Ground engineering solutions firm Ryobi Kiso Holdings' subsidiary Ryobi Kiso (S) has defaulted on repayment obligations to "certain bank lenders" and is in breach of the corresponding banking facilities.
Ryobi Kiso has requested a voluntary suspension of its mainboard-listed shares and has appointed PricewaterhouseCoopers (PwC) as an independent financial adviser to assist in the matter.
PwC will help establish the group's current financial position and projections, and design a restructuring proposal in concert with bank lenders to enable the group to continue operations and tide over the current situation, Ryobi Kiso said in a Singapore Exchange filing yesterday.
The group warned the default could "trigger cross default provisions in other banking facilities and project contracts of the group", and it was assessing the situation with its legal advisers and PwC.
In its latest fiscal third-quarter results for the period ended March 31, the group was hit by a lower value of work undertaken in the period and prolonged work phases of several projects, which plunged it into the red to the tune of $6.5 million compared to a profit of $106,000 in the same period last year.
Its current liabilities excluding borrowings stood at $63.02 million, and it recorded cash and cash equivalents of S$13.51 million, down from S$21.98 million nine months ago.

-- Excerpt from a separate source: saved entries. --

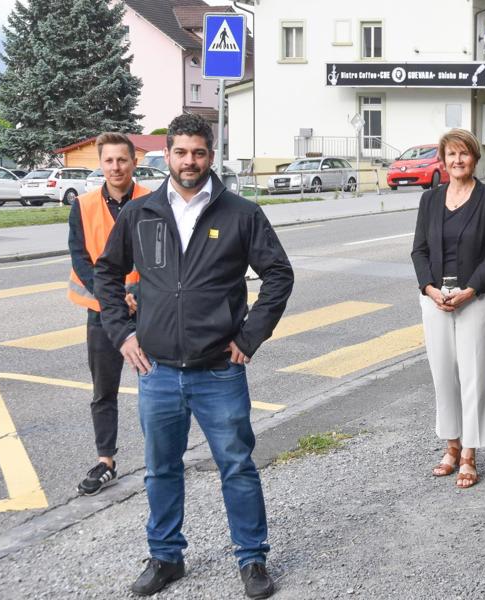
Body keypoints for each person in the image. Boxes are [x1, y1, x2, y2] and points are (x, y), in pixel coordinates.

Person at [94, 113, 293, 598]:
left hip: (219, 371)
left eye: (199, 153)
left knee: (237, 466)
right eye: (181, 152)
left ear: (211, 154)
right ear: (167, 155)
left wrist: (248, 338)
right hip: (157, 370)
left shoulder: (241, 213)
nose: (190, 161)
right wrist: (122, 333)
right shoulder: (139, 215)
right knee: (161, 469)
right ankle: (165, 557)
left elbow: (279, 276)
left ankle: (252, 559)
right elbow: (106, 274)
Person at [411, 128, 485, 489]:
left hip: (476, 298)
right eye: (451, 154)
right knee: (443, 376)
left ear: (474, 158)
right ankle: (450, 446)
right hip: (436, 298)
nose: (457, 160)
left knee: (474, 375)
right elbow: (418, 250)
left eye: (463, 154)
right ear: (443, 159)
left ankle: (469, 453)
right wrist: (430, 289)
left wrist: (469, 290)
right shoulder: (429, 201)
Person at [67, 132, 151, 496]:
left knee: (158, 386)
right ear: (100, 164)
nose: (116, 167)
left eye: (122, 160)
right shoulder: (82, 206)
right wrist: (117, 297)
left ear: (135, 162)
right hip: (102, 312)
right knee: (104, 390)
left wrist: (138, 293)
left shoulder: (154, 200)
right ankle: (106, 461)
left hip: (150, 310)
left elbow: (167, 256)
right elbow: (82, 261)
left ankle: (162, 457)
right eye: (109, 161)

It had an order book of $168.9 million, comprising public infrastructure, public housing, residential, commercial and geoservices projects.
It is "unlikely that there will be an improvement in the group's financial performance in the next reporting period", it cautioned in its earnings report, while "keen competition, rising costs and the tight labour market" will continue to "add pressure on the group's performance".
Industry watchers say such issues are widely felt across the construction sector and could affect more companies' ability to repay debt.
Still, to say the entire sector is at risk "is too much of a sweeping statement", said Mr Nandakumar Ponniya, head of the construction practice at law firm Baker McKenzie Wong & Leow.
"Over the last few years there have been a trickle of companies taking on construction work that have run into problems, not so much because they are in construction but because of issues in specific industry sectors such as power and oil and gas."